PROBLEM DETAILS:
Copy out each line of the data that contains "genuine".

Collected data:
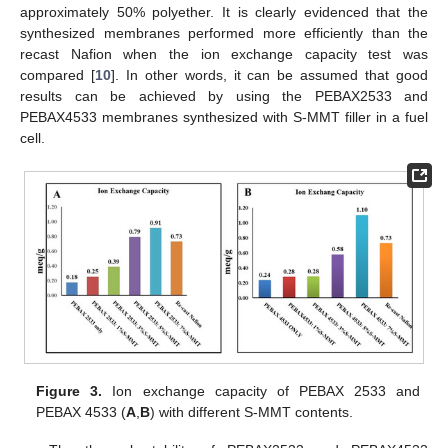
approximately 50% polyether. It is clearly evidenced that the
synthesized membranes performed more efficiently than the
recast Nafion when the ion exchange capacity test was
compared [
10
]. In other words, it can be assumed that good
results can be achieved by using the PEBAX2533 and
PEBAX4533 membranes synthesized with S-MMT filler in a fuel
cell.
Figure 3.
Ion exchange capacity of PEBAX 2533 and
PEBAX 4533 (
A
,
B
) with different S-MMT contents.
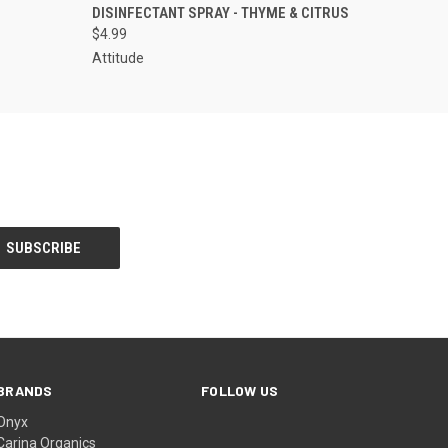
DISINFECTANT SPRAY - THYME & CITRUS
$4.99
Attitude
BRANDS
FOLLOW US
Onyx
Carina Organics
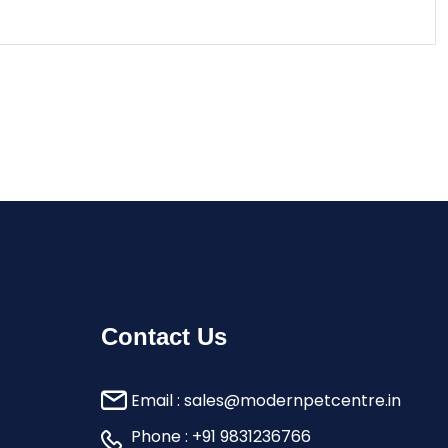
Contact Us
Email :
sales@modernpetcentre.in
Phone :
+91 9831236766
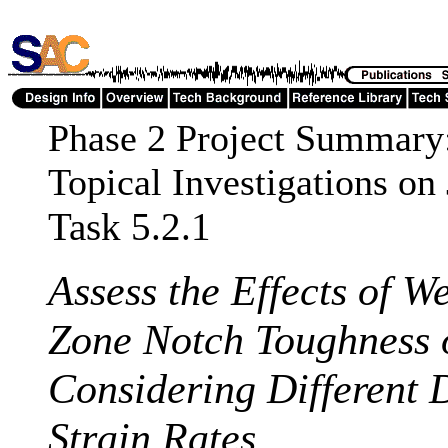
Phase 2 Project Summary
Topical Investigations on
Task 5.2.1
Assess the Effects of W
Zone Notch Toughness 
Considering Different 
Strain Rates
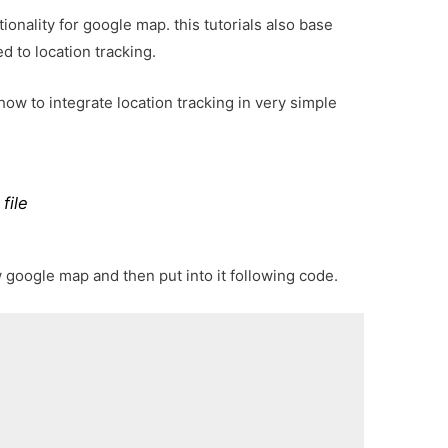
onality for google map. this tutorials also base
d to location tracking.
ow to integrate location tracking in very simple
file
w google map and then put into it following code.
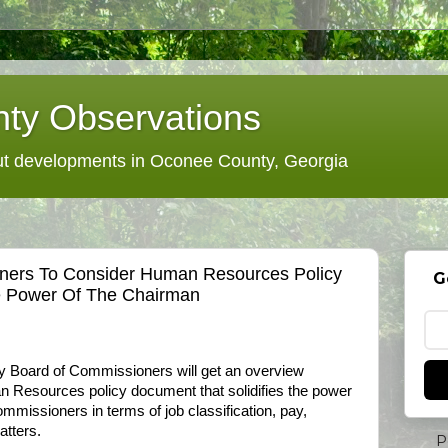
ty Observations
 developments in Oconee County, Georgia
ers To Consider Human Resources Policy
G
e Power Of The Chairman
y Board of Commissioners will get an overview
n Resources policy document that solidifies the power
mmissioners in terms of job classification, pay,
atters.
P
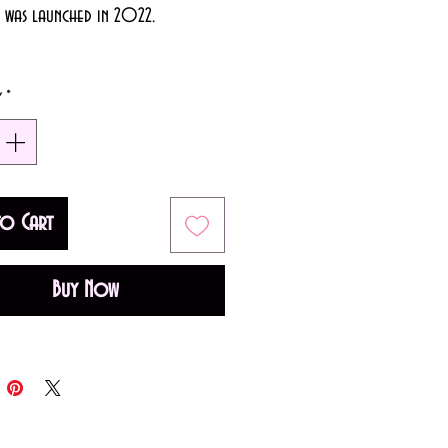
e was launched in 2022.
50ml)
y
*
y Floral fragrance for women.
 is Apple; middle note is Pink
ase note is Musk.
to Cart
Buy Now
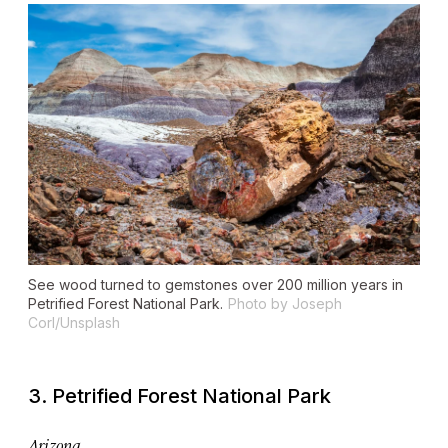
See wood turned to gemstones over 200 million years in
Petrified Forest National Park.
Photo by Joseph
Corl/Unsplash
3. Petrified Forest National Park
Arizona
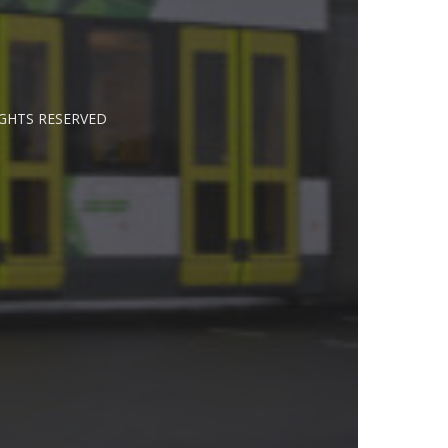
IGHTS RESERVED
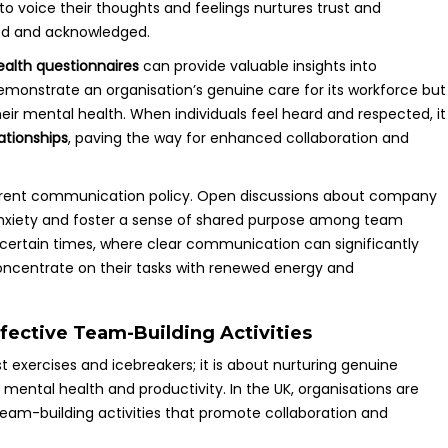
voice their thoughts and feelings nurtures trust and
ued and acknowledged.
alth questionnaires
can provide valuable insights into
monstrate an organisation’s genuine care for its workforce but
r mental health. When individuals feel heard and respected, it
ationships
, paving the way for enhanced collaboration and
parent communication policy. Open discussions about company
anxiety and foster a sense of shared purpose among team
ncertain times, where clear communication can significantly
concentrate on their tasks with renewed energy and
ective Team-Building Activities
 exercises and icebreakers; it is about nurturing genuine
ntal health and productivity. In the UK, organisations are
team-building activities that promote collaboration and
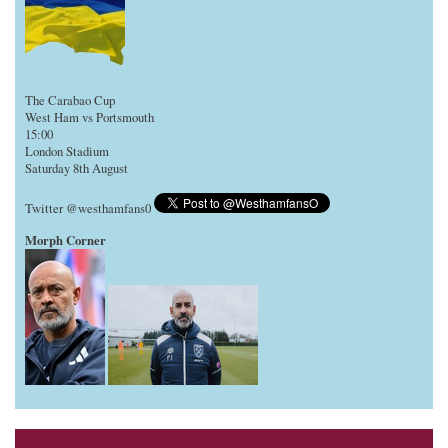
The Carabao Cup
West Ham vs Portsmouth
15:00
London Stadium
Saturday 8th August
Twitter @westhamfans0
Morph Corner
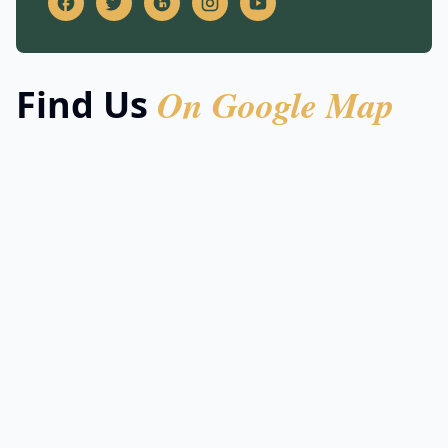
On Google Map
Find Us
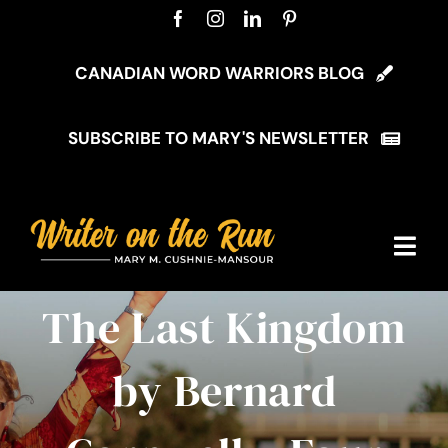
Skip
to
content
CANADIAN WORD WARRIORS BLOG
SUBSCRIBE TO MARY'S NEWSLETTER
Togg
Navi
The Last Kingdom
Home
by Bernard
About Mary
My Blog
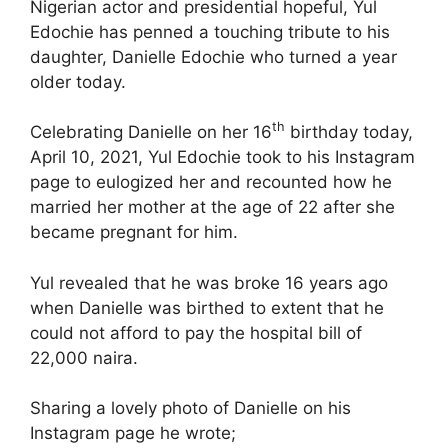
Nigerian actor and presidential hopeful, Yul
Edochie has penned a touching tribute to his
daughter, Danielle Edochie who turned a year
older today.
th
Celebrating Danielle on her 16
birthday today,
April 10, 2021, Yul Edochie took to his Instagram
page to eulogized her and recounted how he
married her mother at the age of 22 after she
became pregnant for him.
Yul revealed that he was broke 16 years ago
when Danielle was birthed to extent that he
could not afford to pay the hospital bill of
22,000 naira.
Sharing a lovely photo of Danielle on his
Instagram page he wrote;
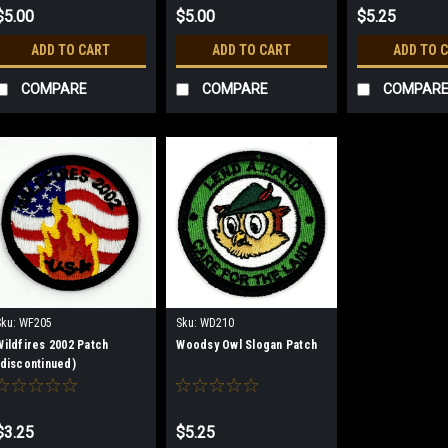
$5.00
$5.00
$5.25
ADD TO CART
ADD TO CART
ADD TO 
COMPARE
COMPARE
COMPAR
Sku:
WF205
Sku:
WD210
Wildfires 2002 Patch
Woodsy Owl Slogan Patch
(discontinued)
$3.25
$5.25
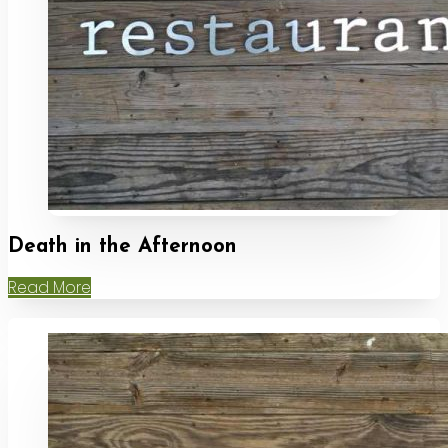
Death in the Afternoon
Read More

...

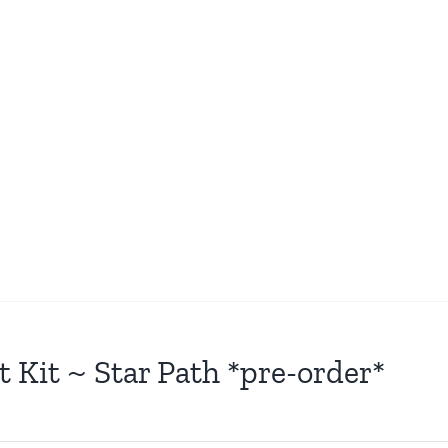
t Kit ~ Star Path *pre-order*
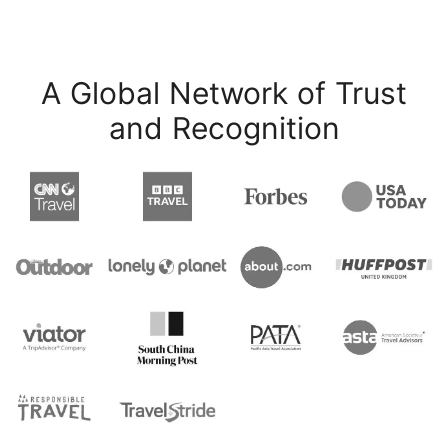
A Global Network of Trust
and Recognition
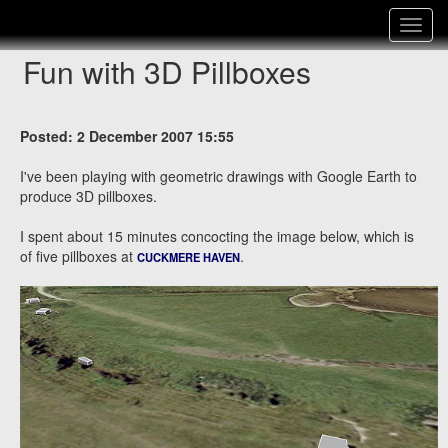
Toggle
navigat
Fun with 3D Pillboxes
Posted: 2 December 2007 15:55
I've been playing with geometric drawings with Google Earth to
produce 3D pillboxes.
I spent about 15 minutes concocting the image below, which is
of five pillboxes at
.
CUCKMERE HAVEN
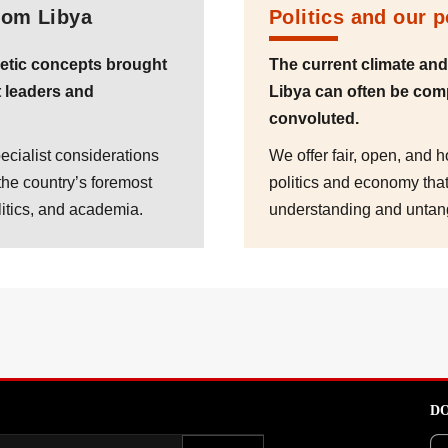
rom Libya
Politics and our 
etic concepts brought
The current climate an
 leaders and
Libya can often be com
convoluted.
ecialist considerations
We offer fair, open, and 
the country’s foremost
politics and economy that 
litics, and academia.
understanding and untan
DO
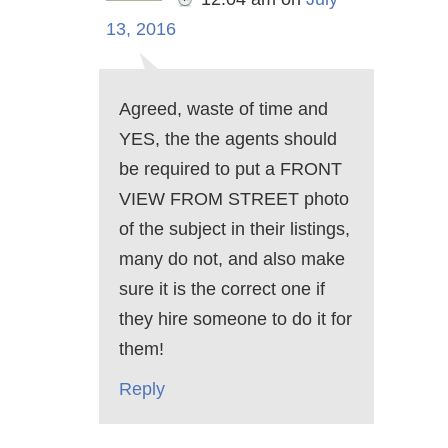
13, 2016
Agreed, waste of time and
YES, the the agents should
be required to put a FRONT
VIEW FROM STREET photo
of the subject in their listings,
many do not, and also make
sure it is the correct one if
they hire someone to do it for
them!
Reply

--

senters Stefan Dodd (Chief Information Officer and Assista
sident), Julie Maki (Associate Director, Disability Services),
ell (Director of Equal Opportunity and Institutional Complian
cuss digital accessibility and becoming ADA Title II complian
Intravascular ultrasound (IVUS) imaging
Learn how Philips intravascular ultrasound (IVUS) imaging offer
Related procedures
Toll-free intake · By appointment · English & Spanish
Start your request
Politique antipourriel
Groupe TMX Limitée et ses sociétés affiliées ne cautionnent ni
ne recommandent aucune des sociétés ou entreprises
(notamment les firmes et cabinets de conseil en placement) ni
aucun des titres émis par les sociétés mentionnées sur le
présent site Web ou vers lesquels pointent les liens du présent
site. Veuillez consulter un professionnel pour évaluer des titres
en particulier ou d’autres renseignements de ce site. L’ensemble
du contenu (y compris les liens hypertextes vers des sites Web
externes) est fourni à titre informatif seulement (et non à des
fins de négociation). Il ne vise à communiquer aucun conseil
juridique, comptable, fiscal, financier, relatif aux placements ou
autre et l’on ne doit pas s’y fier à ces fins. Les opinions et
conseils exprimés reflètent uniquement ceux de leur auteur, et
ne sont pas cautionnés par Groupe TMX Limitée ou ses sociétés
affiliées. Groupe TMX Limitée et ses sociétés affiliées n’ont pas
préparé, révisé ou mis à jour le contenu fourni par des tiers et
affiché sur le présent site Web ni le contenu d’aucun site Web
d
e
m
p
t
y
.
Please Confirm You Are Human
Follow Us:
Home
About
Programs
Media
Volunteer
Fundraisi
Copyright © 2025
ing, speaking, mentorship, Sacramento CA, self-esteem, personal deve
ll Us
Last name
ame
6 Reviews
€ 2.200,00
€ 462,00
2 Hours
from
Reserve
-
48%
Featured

WRITTEN RESPONSE:
monstrate an organisation’s genuine care for its workforce but
 exercises and icebreakers; it is about nurturing genuine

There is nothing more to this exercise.